Transactions in land usually attract stamp duty. Assuming you paid stamp duty when you purchased your shares, to avoid double stamp duty each shareholder should have evidence that they paid stamp duty. A copy of the stamped Agreement for purchase with the stamp duty paid note endorsed plus a receipt for the payment goes a long way to satisfy that requirement. If you are unable to produce a stamped contract, a separate application has to be made to the Office of State Revenue confirming that you have exclusive use and rights to occupy the unit and that there is no charge in the beneficial ownership of the shares. Statutory declarations are usually required in this regard.

Make sure the company’s financials are in order, obtain extracts of ASIC records; ensure that the shareholders register is up to date.

You will need the original certificate of title of the land, which is either held by the secretary or company title manager.

Obtain a section 10.7 zoning/planning certificate (as they are now known), from your local council. Other certificates include: –

  • Drainage diagram- showing the location sewer;
  • Section 735A from your council setting out if there are any outstanding notices;
  • Section 121 ZP Certificate – showing outstanding notices pursuant to Environmental Planning & Assessment Act;
  • Section 603 Certificate – showing water rates; and
  • ASIC Company Statement – showing the company directors and members.

When you have gathered the above, send them to your surveyor and ask for details of the work they will undertake, and the costs involved. The involvement of a surveyor is costly because not only are they surveying the boundaries, but they will also survey each lot and common property. Surveyors usually acquaint themselves with State and Local Environment Plans and Council’s Control plans. Your surveyor should be instructed to obtain Development Consent and they may recommend a Certifier to assist. The surveyor will manage the process until a Strata Certificate is issued.

It is always wise to have discussions with the relevant local council officers who are usually happy to supply details of the council’s requirements.

Lawyers will help with company resolutions and a strata lawyer will advise in relation to what by-laws are most suitable to your building and land.

You will also have to have to establish if your building complies with the relevant building code of Australia. Some buildings don’t and exemptions may be sought. The building will also have to be compliant with fire regulations. Consult with a fire consultant. If tenanted,  they should be advised and included in the process.

The supply and meterage of water is also important. Sydney Water may require all lots to be separately metered, therefore a hydraulic consultant may need to be engaged.

It is unusual for the company’s title to be subject to mortgage/charges but it is less unusual for shares to be subject mortgage/charge.
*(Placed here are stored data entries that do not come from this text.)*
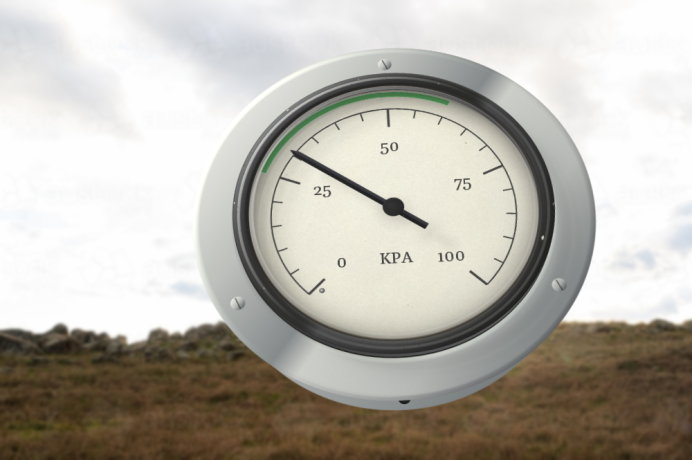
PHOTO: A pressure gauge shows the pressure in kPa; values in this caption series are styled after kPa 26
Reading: kPa 30
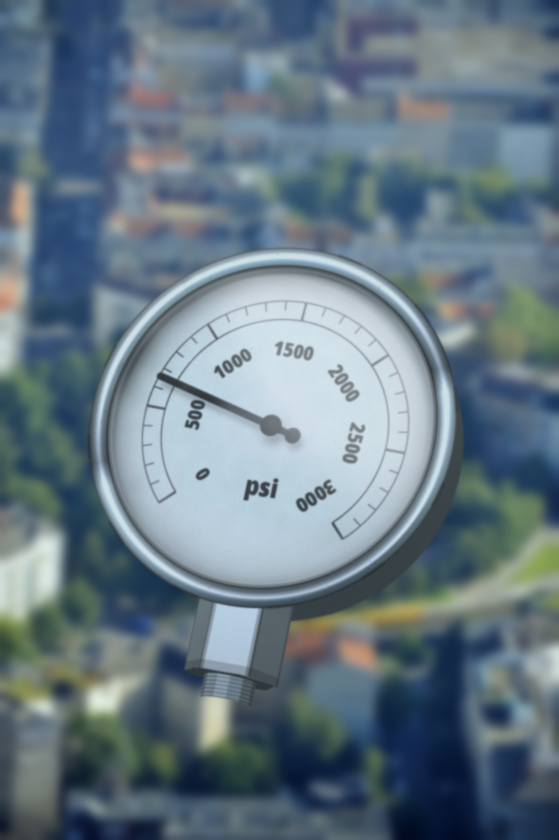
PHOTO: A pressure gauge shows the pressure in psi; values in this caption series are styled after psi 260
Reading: psi 650
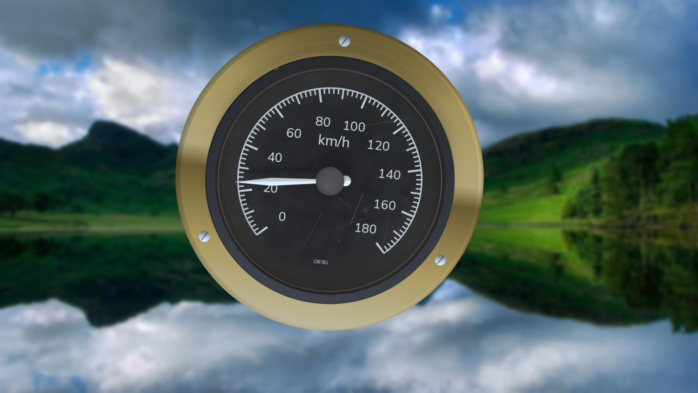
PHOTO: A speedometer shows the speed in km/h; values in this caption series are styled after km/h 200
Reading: km/h 24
That being the case lenders, will need to consent to transition from company title to strata.

When all the things I have foreshadowed have been completed, its not a bad idea to visit the Land Registry Services offices and have a pre-inspection carried out to establish likely requisitions that may be issued.

Once registration occurs the old company title certificate of title will be cancelled, and new certificates of title will be issued – one for the common property and one for every lot owner. In substitution for the deposited plan, which would have existed previously, a strata plan will be registered and that too will show the common property, lots and unit entitlement.

Upon the registration of the strata plan the company will no longer have any use. Have the company’s accountant advise on any tax implications. Most company title buildings will not have capital gains tax issues, as the assets were acquired prior to the introduction of capital gains tax. The accountant will also provide advice about winding up the company. A lawyer specialising in company title may also assist with drafting of appropriate resolutions.

How long does this take? Usually the process takes about 12 months so the more organised one is the better both to minimise costs and time.

We hope you have found this article informative.